The bug project is a mandatory annual assignment for freshmen that involves catching fifteen bugs of different orders, such as diptera and hymenoptera, labeling the location where they are found, identifying them, pinning them in a professional manner, and creating a picture album of the bugs. Because students need to catch a variety of bugs, the bug project is challenging. However, it allows students to actively engage with nature and learn more about bugs and their orders.
In addition, those who were previously afraid of bugs are now able to get closer to bugs and realize that not all bugs are harmful.
Christine Park, a freshmen who is currently participating in the bug project, told JSR, “I learned to not be scared of bugs… I was scared of bugs and didn’t really like them [before], but I later got used to them after catching so many [bugs].”
The bug project also aims to educate students about the rapid disappearance of animals such as bees and monarch butterflies, the latter of which have declined by 90% in the last 20 years.

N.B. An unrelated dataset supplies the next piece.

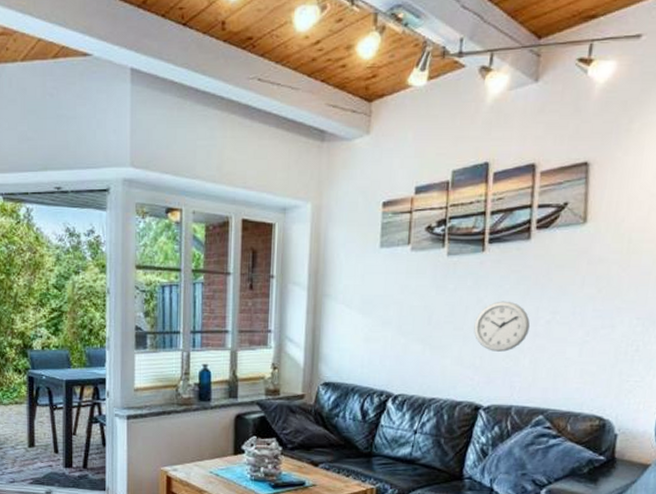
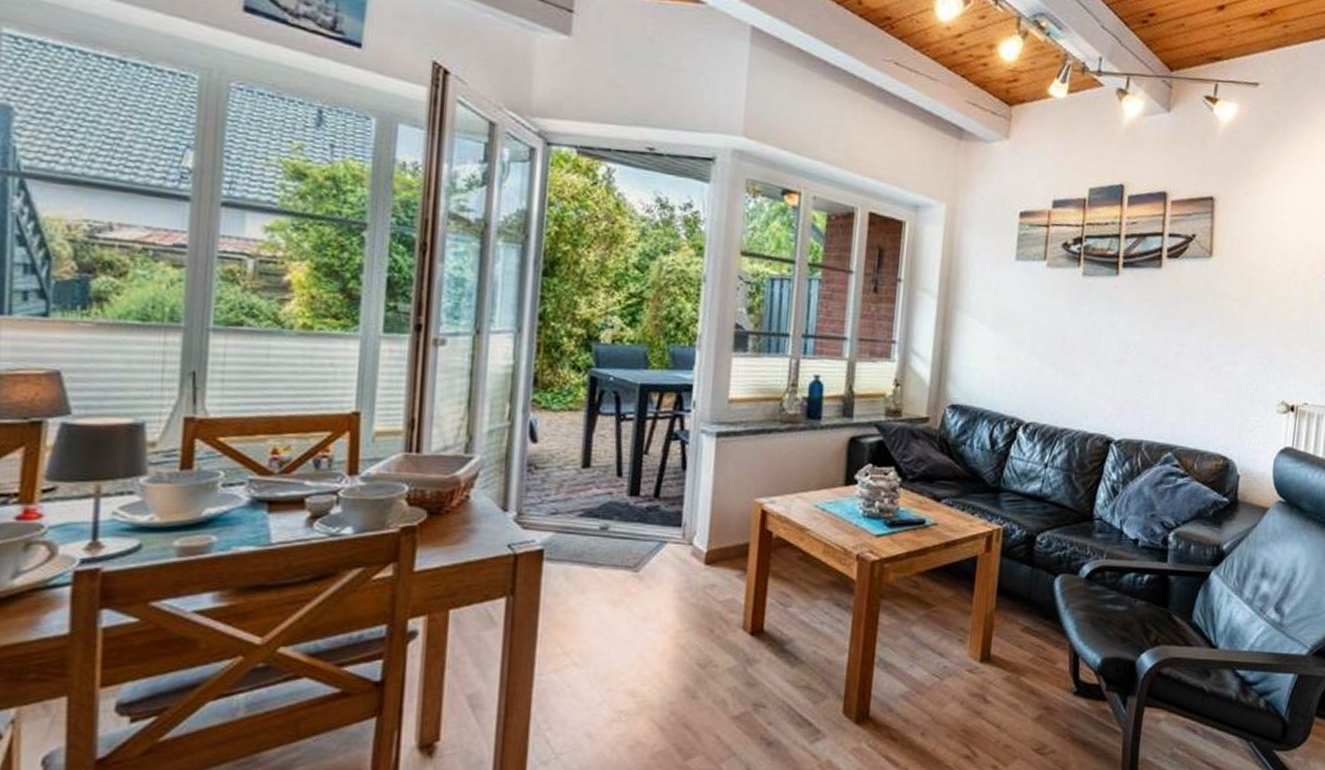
wall clock: present [474,301,530,352] -> none [1107,328,1160,382]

To prevent contributing to this decrease, teachers prohibit students from catching bugs in protected areas such as national forests or state and local parks.
Students who have finished the bug project admit that the bug project, which was at first stressful, was one of the most memorable projects they have done.
Lawrence Yi, a sophomore who completed the project, said, “Now when I walk by, I notice bugs more often… [when I now] see a weird bug that I never knew about before, I know what the bug is and also its order… Also, I barely get scared of bugs anymore after pinning so many bugs.”